Et les travailleuses et travailleurs doivent être au cœur de ce processus.
Les travailleuses et travailleurs possèdent le savoir-faire
Parce qu’ils sont en première ligne lors des catastrophes climatiques. Bon nombre de celles décrites dans le rapport du GIEC (canicules, conditions extrêmes, sécheresses) impactent déjà les transports en 2021. Les gens de mer de Grèce et de Turquie évacuent des résidents menacés par les incendies dévastateurs de cet été. Les personnels des métros de Londres, Zhengzhou et New York ont eu à gérer des inondations impressionnantes dans les tunnels, pour éviter des pertes humaines et matérielles. Les incendies et les coulées de boue ont coupé certains axes routiers dans l’ouest des États-Unis.
Partout dans le monde, les travailleuses et travailleurs des transports mettent leur propre vie en danger. Pourtant, comme le note le rapport du GIEC, ces catastrophes n’ont plus rien d’exceptionnel. Les désastres climatiques risquent bien de gagner en fréquence et en intensité.
Au vu de leur connaissance du terrain, les travailleuses et travailleurs des transports doivent être au cœur du développement de politiques et systèmes durables.

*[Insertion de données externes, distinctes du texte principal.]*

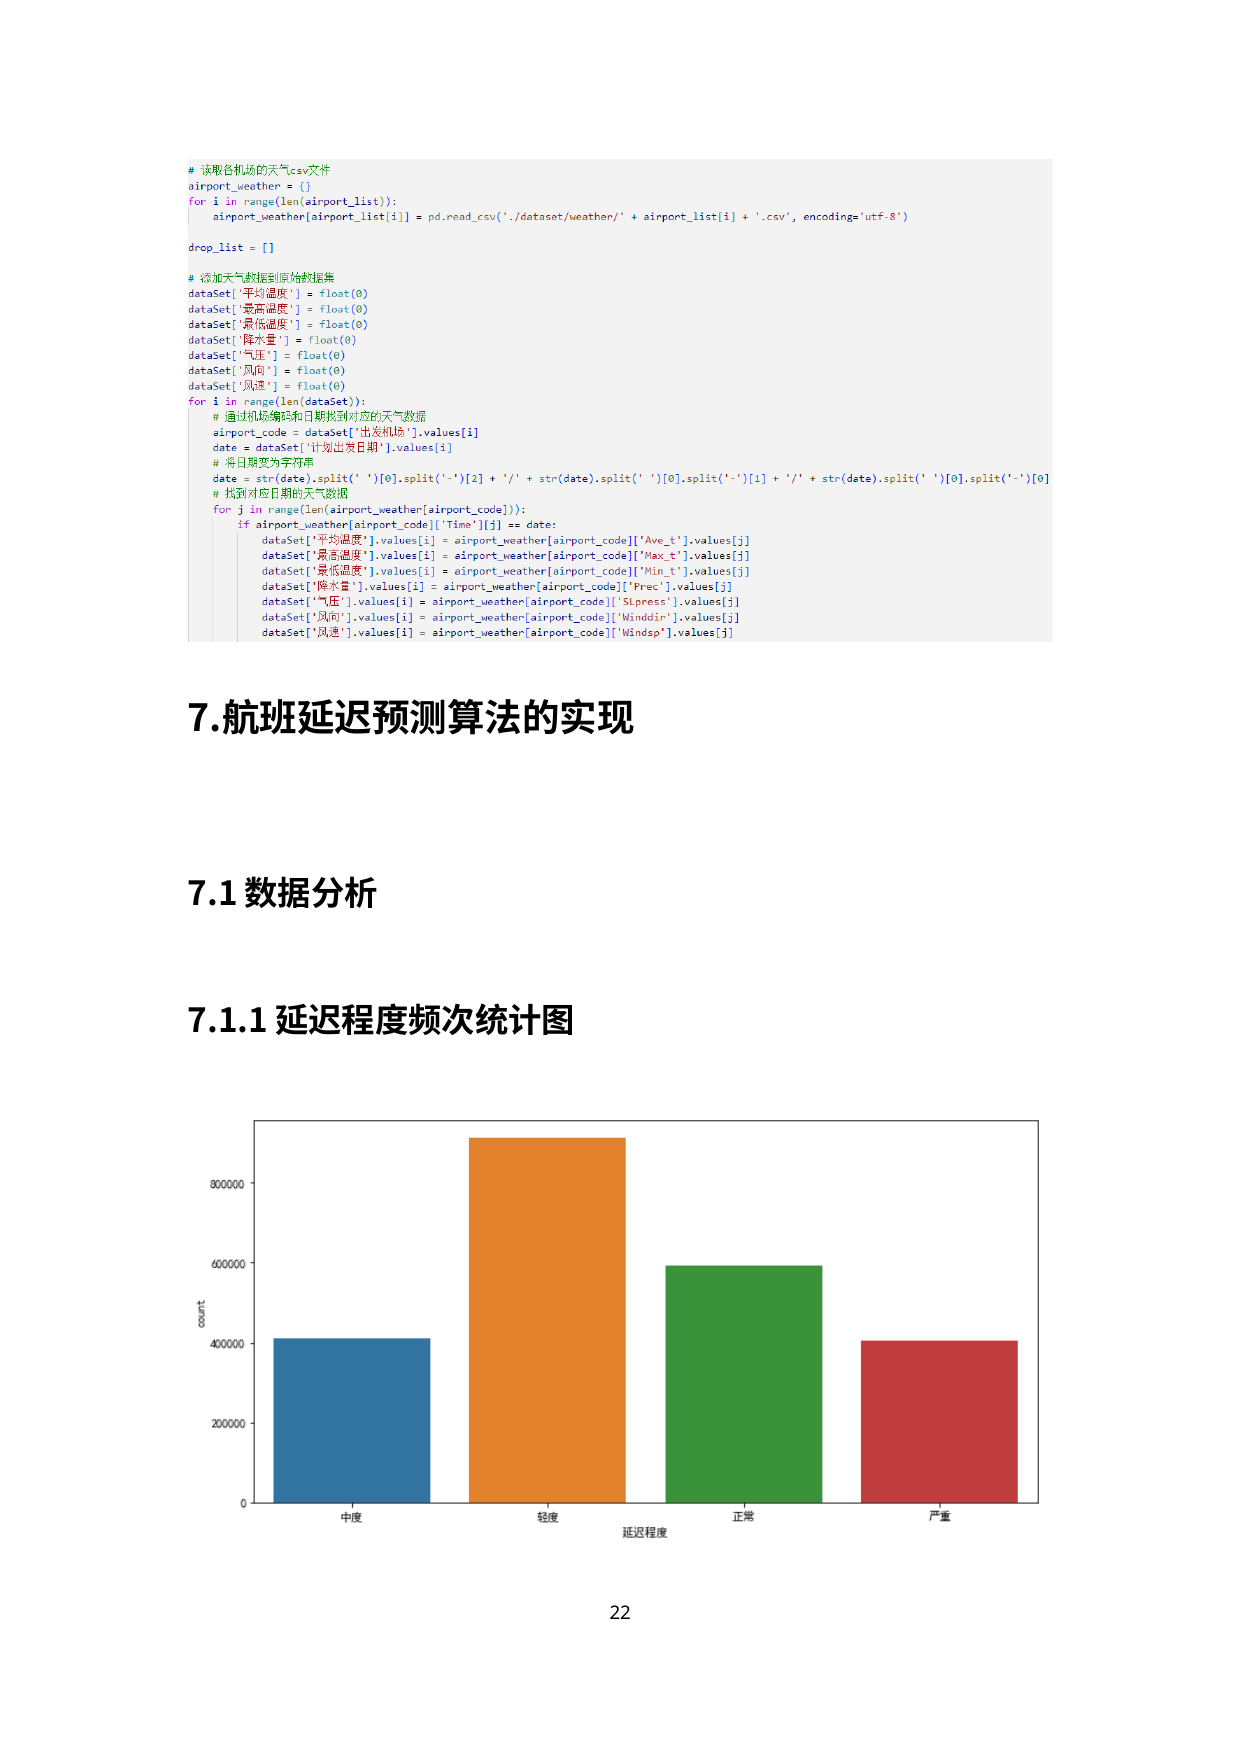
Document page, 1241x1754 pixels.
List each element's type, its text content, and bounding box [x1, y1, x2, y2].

Nous ne pouvons laisser les décisions se prendre en hautes sphères – leur inefficacité est patente. Le changement doit s’inscrire dans une transition juste vers une économie plus verte, fondée sur des emplois syndiqués de grande qualité, l’accès à la formation et une solide protection sociale.
Le soutien financier et technologique doit être partagé à grande échelle, en particulier dans l’hémisphère sud, si l’on veut que les transports remplissent leurs obligations en matière d’écologie et produisent des résultats justes pour les personnels et les usagers des transports publics. Pour y parvenir, les travailleuses et travailleurs doivent être associés au processus décisionnel. Les choix d’investissement des gouvernements doivent être guidés par les personnels qui possèdent un savoir-faire concret des enjeux liés au transport et à l’écologie. Et nous devons investir dans le développement de ce type de compétences, en particulier pour les femmes et les jeunes.
Deux autres rapports du GIEC sont attendus en 2022 – l’un sur les impacts socio-économiques de la crise, et l’autre sur les méthodes de lutte contre le dérèglement climatique. Ceux-ci nous aideront à appréhender l’avenir, mais pour que les plans se concrétisent en actions, il faudra que les travailleuses et travailleurs des transports soient au cœur du processus décisionnel. Les syndicats des transports doivent jouer un rôle accru au sein des organes des Nations Unies qui réglementent les transports, et avoir davantage voix au chapitre concernant les plans nationaux qui émaneront de la COP 26 à Glasgow.